(Page-level text extractions)
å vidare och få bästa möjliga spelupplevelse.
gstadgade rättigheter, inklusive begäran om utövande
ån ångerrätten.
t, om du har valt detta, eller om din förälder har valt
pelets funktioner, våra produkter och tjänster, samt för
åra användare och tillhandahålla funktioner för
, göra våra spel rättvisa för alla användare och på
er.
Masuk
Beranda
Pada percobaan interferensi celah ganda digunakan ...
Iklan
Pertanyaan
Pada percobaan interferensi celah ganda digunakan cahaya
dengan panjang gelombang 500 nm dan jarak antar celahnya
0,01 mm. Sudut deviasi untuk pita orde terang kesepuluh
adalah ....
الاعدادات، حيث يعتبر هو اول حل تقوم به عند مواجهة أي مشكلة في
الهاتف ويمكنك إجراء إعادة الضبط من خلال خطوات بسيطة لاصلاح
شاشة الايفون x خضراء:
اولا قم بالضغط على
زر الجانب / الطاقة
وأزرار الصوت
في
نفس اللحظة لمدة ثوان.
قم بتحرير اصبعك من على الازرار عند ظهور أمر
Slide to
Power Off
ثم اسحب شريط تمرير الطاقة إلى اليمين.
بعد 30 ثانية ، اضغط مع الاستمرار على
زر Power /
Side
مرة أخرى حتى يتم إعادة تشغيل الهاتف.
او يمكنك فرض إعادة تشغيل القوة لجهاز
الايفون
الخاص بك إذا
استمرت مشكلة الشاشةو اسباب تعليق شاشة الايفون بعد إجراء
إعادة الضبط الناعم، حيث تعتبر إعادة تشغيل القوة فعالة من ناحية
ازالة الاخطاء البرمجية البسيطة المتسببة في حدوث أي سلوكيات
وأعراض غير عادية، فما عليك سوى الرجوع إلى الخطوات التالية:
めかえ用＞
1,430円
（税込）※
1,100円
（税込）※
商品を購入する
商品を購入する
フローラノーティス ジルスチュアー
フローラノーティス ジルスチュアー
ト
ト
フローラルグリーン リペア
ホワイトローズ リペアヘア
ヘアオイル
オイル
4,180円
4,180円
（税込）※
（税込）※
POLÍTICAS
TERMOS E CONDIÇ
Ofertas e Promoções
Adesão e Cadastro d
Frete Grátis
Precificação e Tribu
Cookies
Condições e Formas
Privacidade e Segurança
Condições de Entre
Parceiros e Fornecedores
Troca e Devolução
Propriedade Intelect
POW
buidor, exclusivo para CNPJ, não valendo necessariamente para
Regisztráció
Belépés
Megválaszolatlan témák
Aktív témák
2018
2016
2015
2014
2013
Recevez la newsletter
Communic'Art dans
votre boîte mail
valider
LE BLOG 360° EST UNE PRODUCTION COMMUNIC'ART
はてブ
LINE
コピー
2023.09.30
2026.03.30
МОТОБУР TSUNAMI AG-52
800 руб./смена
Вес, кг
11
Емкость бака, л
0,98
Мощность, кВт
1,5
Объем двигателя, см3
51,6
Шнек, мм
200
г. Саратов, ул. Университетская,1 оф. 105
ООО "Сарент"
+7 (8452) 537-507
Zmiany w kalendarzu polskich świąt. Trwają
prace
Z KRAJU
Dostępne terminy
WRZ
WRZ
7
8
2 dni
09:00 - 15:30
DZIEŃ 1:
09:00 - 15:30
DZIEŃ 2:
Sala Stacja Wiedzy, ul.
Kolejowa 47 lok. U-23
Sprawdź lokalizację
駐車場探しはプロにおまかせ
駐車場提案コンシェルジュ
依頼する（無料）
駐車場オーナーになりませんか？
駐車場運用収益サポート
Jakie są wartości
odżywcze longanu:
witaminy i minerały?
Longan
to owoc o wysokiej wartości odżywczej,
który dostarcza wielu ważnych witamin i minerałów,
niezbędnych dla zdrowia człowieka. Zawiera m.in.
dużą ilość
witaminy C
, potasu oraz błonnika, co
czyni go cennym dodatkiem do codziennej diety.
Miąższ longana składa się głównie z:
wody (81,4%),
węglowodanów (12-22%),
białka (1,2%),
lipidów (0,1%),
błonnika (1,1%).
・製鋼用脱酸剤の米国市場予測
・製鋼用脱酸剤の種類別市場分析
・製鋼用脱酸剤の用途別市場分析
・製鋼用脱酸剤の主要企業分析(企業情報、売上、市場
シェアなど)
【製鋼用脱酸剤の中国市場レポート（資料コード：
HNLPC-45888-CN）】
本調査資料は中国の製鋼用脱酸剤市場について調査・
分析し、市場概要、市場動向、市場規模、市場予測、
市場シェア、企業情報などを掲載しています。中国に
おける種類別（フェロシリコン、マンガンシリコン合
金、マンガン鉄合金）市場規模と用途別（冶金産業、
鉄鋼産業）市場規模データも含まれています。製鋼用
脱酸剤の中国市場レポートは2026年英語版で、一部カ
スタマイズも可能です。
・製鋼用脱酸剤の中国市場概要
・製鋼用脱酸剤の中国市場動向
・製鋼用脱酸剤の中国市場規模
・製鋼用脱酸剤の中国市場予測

▶ [Exercise instructions]:
Reproduce all of the items above with "Frete Grátis" renamed to "Entrega Gratuita" wherever it occurs, leaving every other character unchanged.

▶ [Solution to this task]:
å vidare och få bästa möjliga spelupplevelse.
gstadgade rättigheter, inklusive begäran om utövande
ån ångerrätten.
t, om du har valt detta, eller om din förälder har valt
pelets funktioner, våra produkter och tjänster, samt för
åra användare och tillhandahålla funktioner för
, göra våra spel rättvisa för alla användare och på
er.
Masuk
Beranda
Pada percobaan interferensi celah ganda digunakan ...
Iklan
Pertanyaan
Pada percobaan interferensi celah ganda digunakan cahaya
dengan panjang gelombang 500 nm dan jarak antar celahnya
0,01 mm. Sudut deviasi untuk pita orde terang kesepuluh
adalah ....
الاعدادات، حيث يعتبر هو اول حل تقوم به عند مواجهة أي مشكلة في
الهاتف ويمكنك إجراء إعادة الضبط من خلال خطوات بسيطة لاصلاح
شاشة الايفون x خضراء:
اولا قم بالضغط على
زر الجانب / الطاقة
وأزرار الصوت
في
نفس اللحظة لمدة ثوان.
قم بتحرير اصبعك من على الازرار عند ظهور أمر
Slide to
Power Off
ثم اسحب شريط تمرير الطاقة إلى اليمين.
بعد 30 ثانية ، اضغط مع الاستمرار على
زر Power /
Side
مرة أخرى حتى يتم إعادة تشغيل الهاتف.
او يمكنك فرض إعادة تشغيل القوة لجهاز
الايفون
الخاص بك إذا
استمرت مشكلة الشاشةو اسباب تعليق شاشة الايفون بعد إجراء
إعادة الضبط الناعم، حيث تعتبر إعادة تشغيل القوة فعالة من ناحية
ازالة الاخطاء البرمجية البسيطة المتسببة في حدوث أي سلوكيات
وأعراض غير عادية، فما عليك سوى الرجوع إلى الخطوات التالية:
めかえ用＞
1,430円
（税込）※
1,100円
（税込）※
商品を購入する
商品を購入する
フローラノーティス ジルスチュアー
フローラノーティス ジルスチュアー
ト
ト
フローラルグリーン リペア
ホワイトローズ リペアヘア
ヘアオイル
オイル
4,180円
4,180円
（税込）※
（税込）※
POLÍTICAS
TERMOS E CONDIÇ
Ofertas e Promoções
Adesão e Cadastro d
Entrega Gratuita
Precificação e Tribu
Cookies
Condições e Formas
Privacidade e Segurança
Condições de Entre
Parceiros e Fornecedores
Troca e Devolução
Propriedade Intelect
POW
buidor, exclusivo para CNPJ, não valendo necessariamente para
Regisztráció
Belépés
Megválaszolatlan témák
Aktív témák
2018
2016
2015
2014
2013
Recevez la newsletter
Communic'Art dans
votre boîte mail
valider
LE BLOG 360° EST UNE PRODUCTION COMMUNIC'ART
はてブ
LINE
コピー
2023.09.30
2026.03.30
МОТОБУР TSUNAMI AG-52
800 руб./смена
Вес, кг
11
Емкость бака, л
0,98
Мощность, кВт
1,5
Объем двигателя, см3
51,6
Шнек, мм
200
г. Саратов, ул. Университетская,1 оф. 105
ООО "Сарент"
+7 (8452) 537-507
Zmiany w kalendarzu polskich świąt. Trwają
prace
Z KRAJU
Dostępne terminy
WRZ
WRZ
7
8
2 dni
09:00 - 15:30
DZIEŃ 1:
09:00 - 15:30
DZIEŃ 2:
Sala Stacja Wiedzy, ul.
Kolejowa 47 lok. U-23
Sprawdź lokalizację
駐車場探しはプロにおまかせ
駐車場提案コンシェルジュ
依頼する（無料）
駐車場オーナーになりませんか？
駐車場運用収益サポート
Jakie są wartości
odżywcze longanu:
witaminy i minerały?
Longan
to owoc o wysokiej wartości odżywczej,
który dostarcza wielu ważnych witamin i minerałów,
niezbędnych dla zdrowia człowieka. Zawiera m.in.
dużą ilość
witaminy C
, potasu oraz błonnika, co
czyni go cennym dodatkiem do codziennej diety.
Miąższ longana składa się głównie z:
wody (81,4%),
węglowodanów (12-22%),
białka (1,2%),
lipidów (0,1%),
błonnika (1,1%).
・製鋼用脱酸剤の米国市場予測
・製鋼用脱酸剤の種類別市場分析
・製鋼用脱酸剤の用途別市場分析
・製鋼用脱酸剤の主要企業分析(企業情報、売上、市場
シェアなど)
【製鋼用脱酸剤の中国市場レポート（資料コード：
HNLPC-45888-CN）】
本調査資料は中国の製鋼用脱酸剤市場について調査・
分析し、市場概要、市場動向、市場規模、市場予測、
市場シェア、企業情報などを掲載しています。中国に
おける種類別（フェロシリコン、マンガンシリコン合
金、マンガン鉄合金）市場規模と用途別（冶金産業、
鉄鋼産業）市場規模データも含まれています。製鋼用
脱酸剤の中国市場レポートは2026年英語版で、一部カ
スタマイズも可能です。
・製鋼用脱酸剤の中国市場概要
・製鋼用脱酸剤の中国市場動向
・製鋼用脱酸剤の中国市場規模
・製鋼用脱酸剤の中国市場予測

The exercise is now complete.